──────── PROVIDED MATERIAL ────────
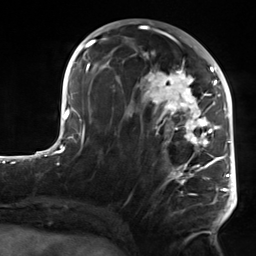
Breast MRI, one axial slice. Position 68 of 124 along the scan axis. Cropped to one breast. Dynamic contrast-enhanced series, time point 2 of 7 at this slice position (early post-contrast). 3 T. TE 1.8 ms, TR 4.7 ms. 256 × 256 image matrix, field of view 150 × 150 mm. Female patient.
Structures marked on this image (semi-automatically segmented with operator editing):
- enhancing-tissue mask used for the functional tumour volume (all voxels passing the contrast-enhancement thresholds inside the analysis volume; usually the tumour): box from (x=106, y=50) to (x=223, y=221) px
────────
#### WHAT TO WORK ON
Please write out the whole listing exactly, but not the pictures in it.

#### OUTPUT FOR THIS TASK
Breast MRI, one axial slice. Position 68 of 124 along the scan axis. Cropped to one breast. Dynamic contrast-enhanced series, time point 2 of 7 at this slice position (early post-contrast). 3 T. TE 1.8 ms, TR 4.7 ms. 256 × 256 image matrix, field of view 150 × 150 mm. Female patient.
Structures marked on this image (semi-automatically segmented with operator editing):
- enhancing-tissue mask used for the functional tumour volume (all voxels passing the contrast-enhancement thresholds inside the analysis volume; usually the tumour): box from (x=106, y=50) to (x=223, y=221) px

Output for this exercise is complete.